New Non-centrosymmetric Oxides with Piezoelectric and Ferroelectric Properies

具有压电和铁电特性的新型非中心对称氧化物

• 批准号: 0652150
• 负责人: P Shiv Halasyamani
• 金额: --
• 依托单位: University of Houston
• 依托单位国家: 美国
• 项目类别: Continuing Grant
• 财政年份: 2007
• 资助国家: 美国
• 起止时间: 2007-08-01 至 2011-01-31
• 项目状态: 已结题
• 来源: https://www.nsf.gov/awardsearch/showAward?AWD_ID=0652150&HistoricalAwards=false
• 关键词: New; Non; centrosymmetric; Oxides; Piezoelectric

This project aims to synthesize and structurally characterize a series of new oxide compounds to include hexagonal tungsten bronzes and Aurivillius phases. These two families of oxides will be non-centrosymmetric (NCS) and polar, allowing for piezoelectric and ferroelectric behavior. In addition to structural characterization, powder and single crystal X-ray diffraction and neutron diffraction, the materials will be characterized by converse piezoelectric and ferroelectric hysteresis (polarization vs. electric field) measurements. All of the measurements will allow us to determine the structural origin of the physical response. The knowledge gained from this research will aid in developing structure property relationships, and ultimately enable the 'rational' design of new classes of materials.%%%Fundamental to advances in technology is the creation, i.e. synthesis, of new classes of materials. Ideally, these new materials should be tailored with specific technological properties. A synthetic strategy has been developed that aims to create new materials with specific properties piezoelectricity and ferroelectricity. Both piezoelectrics and ferroelectrics are used in a host of applications, such as non-volatile random access memories, capacitors, sensors, and actuators. Research, however, into fundamentally new piezoelectric and ferroelectric materials is challenging. This is attributable to the strict symmetry requirements of the materials in question a non-centrosymmetric (NCS) crystal structure must be achieved. Current synthetic strategies can now increase the incidence of NCS, in any new material, to nearly 40% - far greater than the 15% observed in nature. These synthetic strategies are leading to new materials with predictable properties, and are therefore enabling the development of a 'rational' materials design paradigm.
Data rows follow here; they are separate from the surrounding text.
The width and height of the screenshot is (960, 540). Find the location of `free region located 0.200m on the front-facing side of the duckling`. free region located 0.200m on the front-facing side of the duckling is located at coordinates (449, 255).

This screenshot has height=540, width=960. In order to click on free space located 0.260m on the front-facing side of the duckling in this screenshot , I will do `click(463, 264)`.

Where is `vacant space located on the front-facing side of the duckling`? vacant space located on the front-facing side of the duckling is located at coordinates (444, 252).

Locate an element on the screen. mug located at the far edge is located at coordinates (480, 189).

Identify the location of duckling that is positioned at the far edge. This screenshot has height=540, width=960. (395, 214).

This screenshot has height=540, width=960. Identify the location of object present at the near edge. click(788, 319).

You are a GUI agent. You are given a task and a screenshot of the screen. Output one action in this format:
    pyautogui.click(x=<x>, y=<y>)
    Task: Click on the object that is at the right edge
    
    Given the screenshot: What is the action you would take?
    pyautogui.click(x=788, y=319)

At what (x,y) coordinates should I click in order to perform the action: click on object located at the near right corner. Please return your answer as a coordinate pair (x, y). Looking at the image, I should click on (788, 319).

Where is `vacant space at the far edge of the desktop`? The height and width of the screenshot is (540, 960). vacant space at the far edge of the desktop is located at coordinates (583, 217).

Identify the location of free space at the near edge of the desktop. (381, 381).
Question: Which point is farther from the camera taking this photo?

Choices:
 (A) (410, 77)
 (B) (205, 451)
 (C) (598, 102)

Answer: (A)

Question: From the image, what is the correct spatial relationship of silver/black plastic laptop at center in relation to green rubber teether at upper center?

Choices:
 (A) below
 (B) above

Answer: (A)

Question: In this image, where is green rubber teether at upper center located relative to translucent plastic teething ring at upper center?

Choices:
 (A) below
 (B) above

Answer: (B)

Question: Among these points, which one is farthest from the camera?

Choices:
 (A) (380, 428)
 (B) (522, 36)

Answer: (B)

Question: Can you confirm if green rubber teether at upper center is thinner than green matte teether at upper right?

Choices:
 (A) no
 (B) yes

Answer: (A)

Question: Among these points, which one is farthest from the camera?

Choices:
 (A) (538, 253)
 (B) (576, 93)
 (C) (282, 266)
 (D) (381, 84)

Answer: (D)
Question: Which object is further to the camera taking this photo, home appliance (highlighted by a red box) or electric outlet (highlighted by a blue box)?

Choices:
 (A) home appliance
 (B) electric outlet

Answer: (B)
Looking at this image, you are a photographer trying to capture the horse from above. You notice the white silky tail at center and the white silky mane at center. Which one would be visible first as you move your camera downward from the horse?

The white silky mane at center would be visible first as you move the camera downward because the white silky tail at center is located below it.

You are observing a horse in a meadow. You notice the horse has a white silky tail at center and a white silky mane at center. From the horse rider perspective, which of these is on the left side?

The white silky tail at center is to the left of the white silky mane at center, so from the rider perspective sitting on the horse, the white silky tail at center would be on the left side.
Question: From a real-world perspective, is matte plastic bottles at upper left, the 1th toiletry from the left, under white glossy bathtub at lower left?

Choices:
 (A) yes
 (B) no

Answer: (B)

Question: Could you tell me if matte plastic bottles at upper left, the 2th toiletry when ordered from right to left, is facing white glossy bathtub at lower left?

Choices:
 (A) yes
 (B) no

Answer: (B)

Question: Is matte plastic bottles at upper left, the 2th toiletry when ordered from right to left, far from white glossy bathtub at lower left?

本项目旨在合成和结构表征一系列新的氧化物化合物，包括六方钨青铜和Aurivillius相。 这两类氧化物将是非中心对称（NCS）和极性的，允许压电和铁电行为。除了结构表征、粉末和单晶X射线衍射和中子衍射外，材料还将通过匡威压电和铁电滞后（极化与电场）测量来表征。所有的测量将使我们能够确定物理反应的结构起源。从这项研究中获得的知识将有助于发展结构性能关系，并最终使新材料类别的“合理”设计成为可能。技术进步的基础是新材料类别的创造，即合成。理想情况下，这些新材料应该具有特定的技术特性。已经开发了一种合成策略，旨在创造具有特定性能的压电性和铁电性的新材料。压电体和铁电体都用于许多应用中，例如非易失性随机存取存储器、电容器、传感器和致动器。然而，研究新的压电和铁电材料是具有挑战性的。这归因于所讨论的材料的严格对称性要求，必须实现非中心对称（NCS）晶体结构。目前的合成策略现在可以将任何新材料中NCS的发生率增加到近40% -远远高于自然界中观察到的15%。这些合成策略正在导致具有可预测特性的新材料，因此能够开发“理性”材料设计范例。